Awalnya aku pikir dia hanya seseorang yang kebetulan datang di saat
yang tepat. Namun belakangan ini aku berpikir ulang. Seandainya bukan dia, apa
aku bisa? Seandainya bukan dia, apa akan aku terima? Seandainya bukan dia, apa
aku mau mencoba?
Aku sudah tau persis jawabannya.
Hari ini dia membawaku bermain di arus yang deras. Memberiku kesempatan
untuk melakukan apapun yang kuinginkan. Membiarkanku menentukan pilihan dan membuat
keputusan. Seperti seorang kakak yang mengajari adiknya untuk bisa berdiri di
kaki sendiri. Diawasi tanpa harus dipegangi. Membiarkanku terbang menjelajah
awan, namun selalu mengingatkanku untuk kembali ke bumi tempatku berasal.
Sayangnya aku masih saja membandel. Dengan kebebasan yang dia tawarkan
dan juga sejak dulu aku inginkan, aku masih memilih diam. Aku masih suka bersembunyi
di balik tembok yang kubangun sendiri. Sesekali aku mengintip dari celah
dinding, untuk memastikan dia masih berdiri di sana, sambil bertanya-tanya apa
dia bisa menunggu, apa dia punya kesabaran itu untuk menghadapiku.
Seandainya mesin waktu benar-benar ada, ingin kuputar lagi jarumnya
pada tanggal 10 januari. Seandainya malam itu aku tidak menyapanya. Seandainya
malam itu dia tidak mengungkapkan ide gila apa-apa. Seandainya malam itu tidak
ada kesepakatan antara aku dan dia. Aku bersyukur bahwa yang terjadi adalah
sebaliknya. Mungkin benar apa yang dia katakan, takdirku dan dia yang
menyebabkan kami berada di sini.
Apa yang saat ini kujalani, mungkin bisa dikatakan cukup berbahaya. Mungkin karena
aku yang suka berpikiran terlalu jauh. Hingga aku tidak bisa menikmati hari ini
yang kupunya dengannya. Aku masih mencari-cari cara agar ketakutan-ketakutan
ini segera lenyap.
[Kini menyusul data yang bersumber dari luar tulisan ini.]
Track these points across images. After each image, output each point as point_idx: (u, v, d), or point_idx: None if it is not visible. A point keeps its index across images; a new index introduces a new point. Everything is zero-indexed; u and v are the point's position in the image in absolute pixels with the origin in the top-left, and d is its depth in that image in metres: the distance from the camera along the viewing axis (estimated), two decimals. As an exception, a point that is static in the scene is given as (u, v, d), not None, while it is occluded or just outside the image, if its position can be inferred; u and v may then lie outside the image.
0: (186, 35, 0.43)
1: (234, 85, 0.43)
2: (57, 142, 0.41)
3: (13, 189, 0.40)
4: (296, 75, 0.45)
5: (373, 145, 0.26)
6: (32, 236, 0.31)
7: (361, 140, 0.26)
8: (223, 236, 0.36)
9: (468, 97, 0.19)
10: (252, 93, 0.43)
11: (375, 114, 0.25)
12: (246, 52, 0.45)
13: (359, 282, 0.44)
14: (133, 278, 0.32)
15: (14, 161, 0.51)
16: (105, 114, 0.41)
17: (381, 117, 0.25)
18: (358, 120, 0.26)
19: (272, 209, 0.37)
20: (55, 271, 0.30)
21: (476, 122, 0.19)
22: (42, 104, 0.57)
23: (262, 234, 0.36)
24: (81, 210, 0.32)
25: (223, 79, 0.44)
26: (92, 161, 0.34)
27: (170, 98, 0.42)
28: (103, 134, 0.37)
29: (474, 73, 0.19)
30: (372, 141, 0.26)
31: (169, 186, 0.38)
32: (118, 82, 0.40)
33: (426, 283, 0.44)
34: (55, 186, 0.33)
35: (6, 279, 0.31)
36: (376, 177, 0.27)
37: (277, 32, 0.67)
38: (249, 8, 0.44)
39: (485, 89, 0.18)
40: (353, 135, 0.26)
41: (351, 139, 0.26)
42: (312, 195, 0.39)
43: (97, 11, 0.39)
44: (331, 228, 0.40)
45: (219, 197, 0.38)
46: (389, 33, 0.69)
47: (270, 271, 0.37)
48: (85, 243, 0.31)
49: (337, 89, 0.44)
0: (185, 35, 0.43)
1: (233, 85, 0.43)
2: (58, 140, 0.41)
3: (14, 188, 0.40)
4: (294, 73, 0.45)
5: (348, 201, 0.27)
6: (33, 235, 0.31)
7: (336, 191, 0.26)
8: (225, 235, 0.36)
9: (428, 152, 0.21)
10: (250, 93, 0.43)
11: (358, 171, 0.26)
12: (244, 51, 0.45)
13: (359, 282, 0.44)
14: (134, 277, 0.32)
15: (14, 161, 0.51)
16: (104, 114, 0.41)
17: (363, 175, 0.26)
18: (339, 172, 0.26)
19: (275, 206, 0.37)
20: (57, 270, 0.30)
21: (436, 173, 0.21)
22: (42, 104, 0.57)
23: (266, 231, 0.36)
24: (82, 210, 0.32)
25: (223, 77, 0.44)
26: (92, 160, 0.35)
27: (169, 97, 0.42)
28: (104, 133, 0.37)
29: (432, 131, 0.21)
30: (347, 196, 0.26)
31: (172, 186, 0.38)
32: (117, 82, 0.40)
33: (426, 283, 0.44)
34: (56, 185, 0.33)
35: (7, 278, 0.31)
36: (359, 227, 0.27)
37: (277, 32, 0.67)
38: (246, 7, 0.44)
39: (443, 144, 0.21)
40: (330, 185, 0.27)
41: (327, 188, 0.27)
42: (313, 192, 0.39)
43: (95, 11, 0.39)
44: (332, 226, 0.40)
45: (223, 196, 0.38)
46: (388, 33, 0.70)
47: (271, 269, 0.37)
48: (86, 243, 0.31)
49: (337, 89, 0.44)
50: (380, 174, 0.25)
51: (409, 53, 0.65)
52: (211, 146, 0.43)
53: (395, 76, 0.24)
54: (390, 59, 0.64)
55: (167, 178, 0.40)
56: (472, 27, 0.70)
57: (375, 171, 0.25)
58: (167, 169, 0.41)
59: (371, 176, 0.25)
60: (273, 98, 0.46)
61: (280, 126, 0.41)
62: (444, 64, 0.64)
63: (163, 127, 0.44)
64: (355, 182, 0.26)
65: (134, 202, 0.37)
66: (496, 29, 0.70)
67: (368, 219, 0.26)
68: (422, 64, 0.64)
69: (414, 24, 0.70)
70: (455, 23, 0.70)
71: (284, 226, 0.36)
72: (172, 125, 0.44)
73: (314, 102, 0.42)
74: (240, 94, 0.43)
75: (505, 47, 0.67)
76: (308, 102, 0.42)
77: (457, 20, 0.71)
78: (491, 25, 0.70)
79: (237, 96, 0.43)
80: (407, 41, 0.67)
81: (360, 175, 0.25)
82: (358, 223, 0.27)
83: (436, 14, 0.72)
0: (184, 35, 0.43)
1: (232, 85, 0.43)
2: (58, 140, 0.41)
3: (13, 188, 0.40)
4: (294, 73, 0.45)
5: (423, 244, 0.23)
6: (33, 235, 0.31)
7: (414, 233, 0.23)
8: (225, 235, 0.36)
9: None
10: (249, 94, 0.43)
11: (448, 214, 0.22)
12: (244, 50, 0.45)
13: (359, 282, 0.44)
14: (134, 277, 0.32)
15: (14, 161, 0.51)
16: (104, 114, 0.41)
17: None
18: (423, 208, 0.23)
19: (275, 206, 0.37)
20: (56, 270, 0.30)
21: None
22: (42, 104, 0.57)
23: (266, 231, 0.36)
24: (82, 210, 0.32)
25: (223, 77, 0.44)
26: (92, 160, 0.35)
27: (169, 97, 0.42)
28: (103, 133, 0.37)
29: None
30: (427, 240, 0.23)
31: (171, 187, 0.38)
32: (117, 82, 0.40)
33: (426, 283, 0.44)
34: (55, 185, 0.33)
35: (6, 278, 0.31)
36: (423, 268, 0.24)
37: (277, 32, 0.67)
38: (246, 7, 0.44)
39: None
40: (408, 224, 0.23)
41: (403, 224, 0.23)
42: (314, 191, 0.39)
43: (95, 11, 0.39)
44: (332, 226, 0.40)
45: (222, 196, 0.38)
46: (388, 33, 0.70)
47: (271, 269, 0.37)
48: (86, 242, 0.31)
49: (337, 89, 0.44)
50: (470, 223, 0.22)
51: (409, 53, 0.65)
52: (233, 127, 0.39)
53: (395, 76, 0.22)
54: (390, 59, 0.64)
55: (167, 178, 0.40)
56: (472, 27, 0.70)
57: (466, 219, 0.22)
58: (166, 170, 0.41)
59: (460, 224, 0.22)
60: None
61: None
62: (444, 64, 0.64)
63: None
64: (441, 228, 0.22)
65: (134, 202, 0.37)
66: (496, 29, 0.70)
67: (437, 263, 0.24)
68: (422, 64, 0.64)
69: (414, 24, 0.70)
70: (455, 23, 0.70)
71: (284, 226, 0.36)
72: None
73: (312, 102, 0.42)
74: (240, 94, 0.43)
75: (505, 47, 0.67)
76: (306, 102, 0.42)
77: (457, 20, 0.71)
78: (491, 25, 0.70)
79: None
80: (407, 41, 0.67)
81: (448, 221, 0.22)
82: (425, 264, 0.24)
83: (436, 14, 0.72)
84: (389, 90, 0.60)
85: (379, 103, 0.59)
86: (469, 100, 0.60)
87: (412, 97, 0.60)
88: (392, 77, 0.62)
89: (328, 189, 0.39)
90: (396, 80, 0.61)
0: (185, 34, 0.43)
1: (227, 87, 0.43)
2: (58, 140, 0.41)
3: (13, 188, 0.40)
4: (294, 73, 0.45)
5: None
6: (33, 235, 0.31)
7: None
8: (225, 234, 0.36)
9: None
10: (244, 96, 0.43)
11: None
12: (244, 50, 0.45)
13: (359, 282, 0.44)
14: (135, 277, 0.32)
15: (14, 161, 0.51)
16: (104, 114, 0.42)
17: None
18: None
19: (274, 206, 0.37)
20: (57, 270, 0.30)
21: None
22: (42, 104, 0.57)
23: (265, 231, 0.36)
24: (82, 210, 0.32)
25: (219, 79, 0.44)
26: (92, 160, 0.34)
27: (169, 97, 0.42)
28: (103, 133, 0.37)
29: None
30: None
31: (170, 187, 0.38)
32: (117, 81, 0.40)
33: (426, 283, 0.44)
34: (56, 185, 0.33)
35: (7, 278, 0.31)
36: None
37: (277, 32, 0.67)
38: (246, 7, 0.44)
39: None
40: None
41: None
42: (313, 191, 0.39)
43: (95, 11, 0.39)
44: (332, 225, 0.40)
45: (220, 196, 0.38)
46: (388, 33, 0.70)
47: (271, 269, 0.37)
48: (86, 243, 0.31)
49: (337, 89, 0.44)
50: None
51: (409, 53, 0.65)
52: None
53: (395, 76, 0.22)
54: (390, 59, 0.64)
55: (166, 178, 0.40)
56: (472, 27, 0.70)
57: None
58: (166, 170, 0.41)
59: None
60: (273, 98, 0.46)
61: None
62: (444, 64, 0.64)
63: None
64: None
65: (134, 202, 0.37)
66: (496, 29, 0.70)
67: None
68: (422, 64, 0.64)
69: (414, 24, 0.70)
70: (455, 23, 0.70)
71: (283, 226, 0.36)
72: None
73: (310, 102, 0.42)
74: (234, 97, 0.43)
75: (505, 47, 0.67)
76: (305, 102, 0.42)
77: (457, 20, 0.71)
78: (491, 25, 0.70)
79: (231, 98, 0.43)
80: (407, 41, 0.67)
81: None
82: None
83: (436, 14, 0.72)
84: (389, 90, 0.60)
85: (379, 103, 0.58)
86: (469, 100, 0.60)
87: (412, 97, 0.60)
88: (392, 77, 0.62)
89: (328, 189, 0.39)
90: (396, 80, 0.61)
Sungguh, aku benar-benar tidak ingin peduli pada apapun yang
mungkin akan terjadi nanti.
Bagaimana kalau aku terbiasa dengan kehadirannya?
Bagaimana kalau aku mulai mencari-cari kalau dia tidak ada?
Bagaimana kalau aku benar-benar jatuh cinta?
Bagaimana kalau aku tidak bisa mengatasi rasa bosan?
Bagaimana kalau aku tidak bisa menjaga kapal agar tetap seimbang?
Biarkan waktu yang membuktikan, biarkan ia memberi jawaban, biarkan ia
menuntun pada tempat di mana seharusnya aku dan dia berada. Apapun akhirnya,
kuharap tidak ada yang perlu kusesali, begitu juga dengannya.
Ah iya, aku hampir lupa. Aku memintanya menjadi halte hari ini. Bukan halte yang menungguku, melainkan halte yang akan menjadi tempat pemberhentianku.
*Seandainya bukan dia, aku tidak bisa, aku tidak akan terima, aku tidak akan mecoba. Dia tidak hanya datang di waktu yang tepat, tapi juga merupakan orang yang tepat. Yang aku butuhkan, yang aku inginkan.